# Records to use:

◆ ◆ ◆

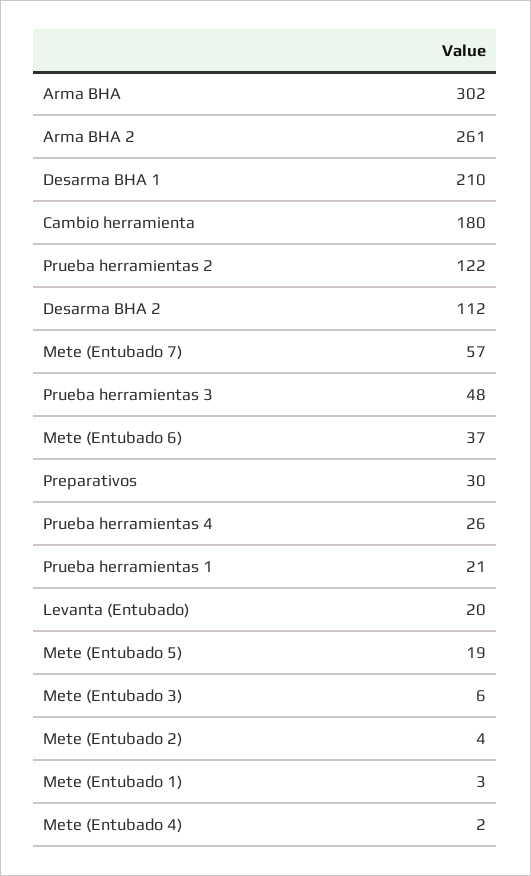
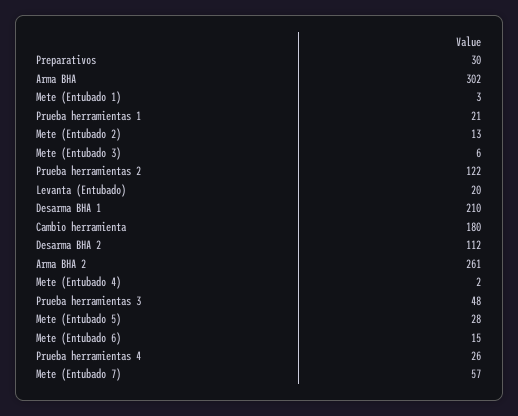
  {
    "Arma BHA": 302,
    "Arma BHA 2": 261,
    "Desarma BHA 1": 210,
    "Cambio herramienta": 180,
    "Prueba herramientas 2": 122,
    "Desarma BHA 2": 112,
    "Mete (Entubado 7)": 57,
    "Prueba herramientas 3": 48,
-   "Mete (Entubado 6)": 37,
+   "Mete (Entubado 6)": 15,
    "Preparativos": 30,
    "Prueba herramientas 4": 26,
    "Prueba herramientas 1": 21,
    "Levanta (Entubado)": 20,
-   "Mete (Entubado 5)": 19,
+   "Mete (Entubado 5)": 28,
    "Mete (Entubado 3)": 6,
-   "Mete (Entubado 2)": 4,
+   "Mete (Entubado 2)": 13,
    "Mete (Entubado 1)": 3,
    "Mete (Entubado 4)": 2
  }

◆ ◆ ◆

# What the exercise asks:
Every line in the listing that holds "Prueba" belongs in the answer.

# Answer below:
    "Prueba herramientas 2": 122,
    "Prueba herramientas 3": 48,
    "Prueba herramientas 4": 26,
    "Prueba herramientas 1": 21,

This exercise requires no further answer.